Mathematically, those patterns arise as the natural collective
behavior of an ensemble of agents that interact via periodic
rules. Although the discrete agent-based models are interesting
by themselves, real life situations involve a large amount $N$
of agents. In those cases, the system is described by $N$
coupled ODEs, what becomes very hard to tackle both from the
analytical and numerical point of views.
Fortunately, we can sometimes approximate with a single PDE that
governs the macroscopic/fluid description of the system.
In this talk we will focus on the Kuramoto model with
non-uniform and singular coupling weights obeying Hebb’s rule
in neuroscience. First, we shall introduce the agent-based
system of $N$ coupled oscillators and the three associated
regimes with regard to singularity: subcritical, critical and
supercritical. We will propose a well-posedness theory in the
sense of Filippov to tackle the presence of singularities,
giving rise to global solutions with new rich behaviour:
finite-time phase synchronization and clustering into
distinguished groups. Later, we will introduce the corresponding
kinetic Vlasov equation. It consists in a macroscopic (fluid)

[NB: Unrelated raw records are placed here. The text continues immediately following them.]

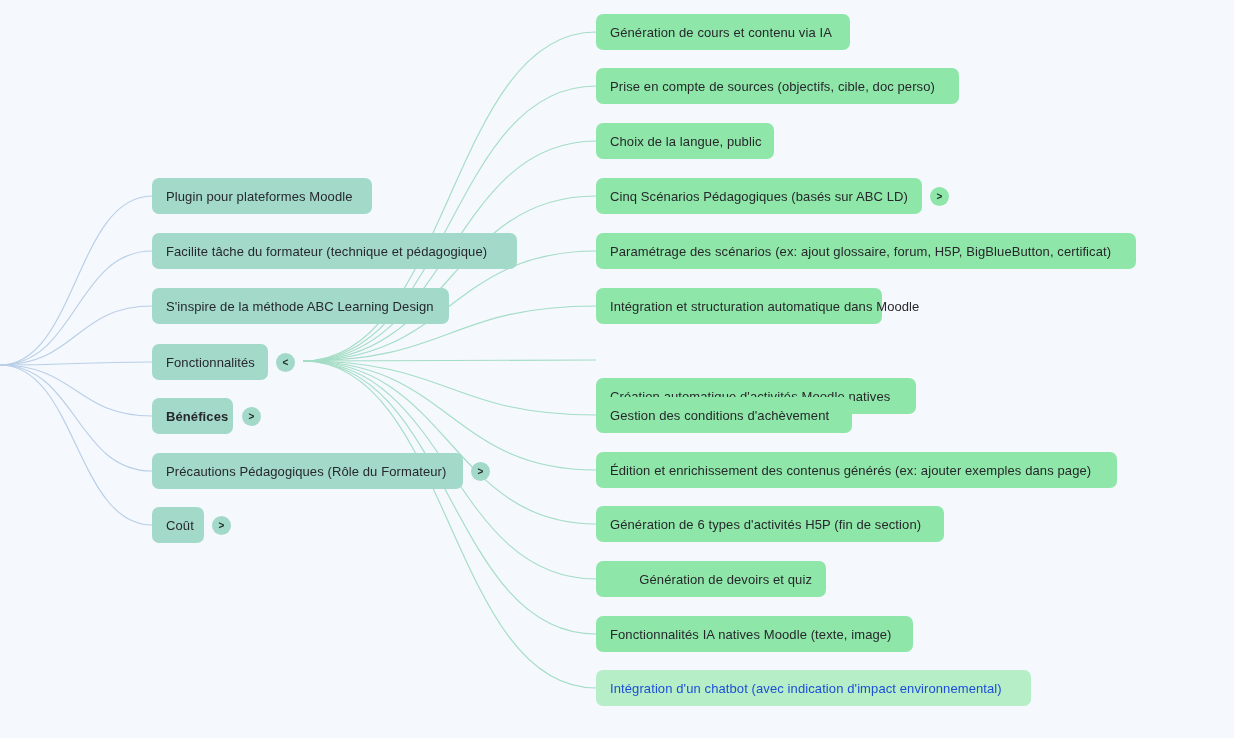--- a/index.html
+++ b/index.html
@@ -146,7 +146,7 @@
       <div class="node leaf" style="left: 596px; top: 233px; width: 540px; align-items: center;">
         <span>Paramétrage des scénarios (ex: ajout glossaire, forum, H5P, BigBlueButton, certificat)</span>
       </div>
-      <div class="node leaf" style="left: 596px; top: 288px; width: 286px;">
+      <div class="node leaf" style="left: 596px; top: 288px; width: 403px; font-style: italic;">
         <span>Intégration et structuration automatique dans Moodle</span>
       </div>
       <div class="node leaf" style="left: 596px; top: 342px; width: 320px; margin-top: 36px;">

type model governed by a continuity equation for the probability
density of oscillators along the manifold $\mathbb{T}\times
\mathbb{R}$, where the (compressible) velocity field is nonlocal
and self-generated. Since the kernel is singular, we will
propose a well posedness theory via the concept of weak
measure-valued solutions in the sense of Filippov’s flows that
remains valid after eventual collisions. Indeed, such solutions
emerge as rigorous mean field limit when the number $N$ of
agents tends to infinity. Finally, we will conclude by stating
some rates of convergence for those solutions and remarking some
analogies and differences with other related models in the
literature like the singular Cucker—Smale model.